• **The input**
- Opening Delimiter -

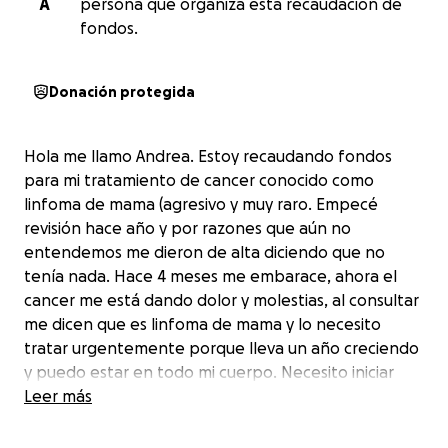
A
persona que organiza esta recaudación de
fondos.
Donación protegida
Hola me llamo Andrea. Estoy recaudando fondos
para mi tratamiento de cancer conocido como
linfoma de mama (agresivo y muy raro. Empecé
revisión hace año y por razones que aún no
entendemos me dieron de alta diciendo que no
tenía nada. Hace 4 meses me embarace, ahora el
cancer me está dando dolor y molestias, al consultar
me dicen que es linfoma de mama y lo necesito
tratar urgentemente porque lleva un año creciendo
y puedo estar en todo mi cuerpo. Necesito iniciar
con biopsia de médula, examen extensivo, y
Leer más
quimioterapias que dependiendo el tipo
determinarían si aparte tuviera que interrumpir el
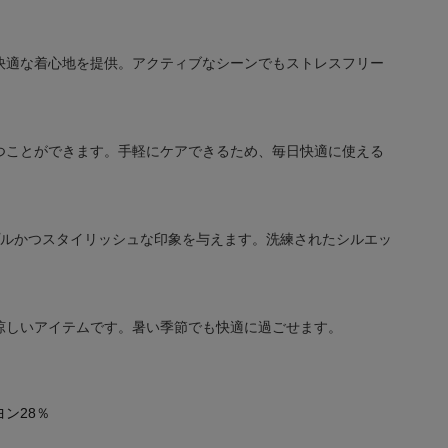
快適な着心地を提供。アクティブなシーンでもストレスフリー
つことができます。手軽にケアできるため、毎日快適に使える
プルかつスタイリッシュな印象を与えます。洗練されたシルエッ
涼しいアイテムです。暑い季節でも快適に過ごせます。
ヨン28％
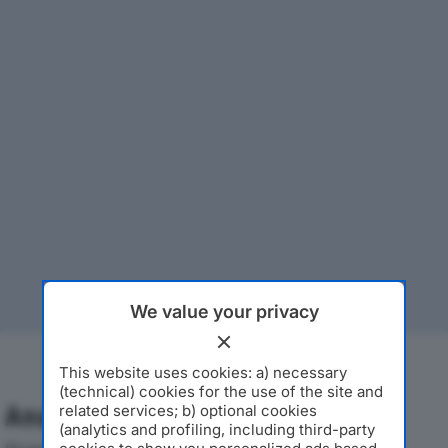
We value your privacy
This website uses cookies: a) necessary
(technical) cookies for the use of the site and
Analisi Economica 2019-2024
related services; b) optional cookies
(analytics and profiling, including third-party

- Closing Delimiter -

What is the number of lines in the data that include "mama"? Answer with that number alone.

• **Result**
2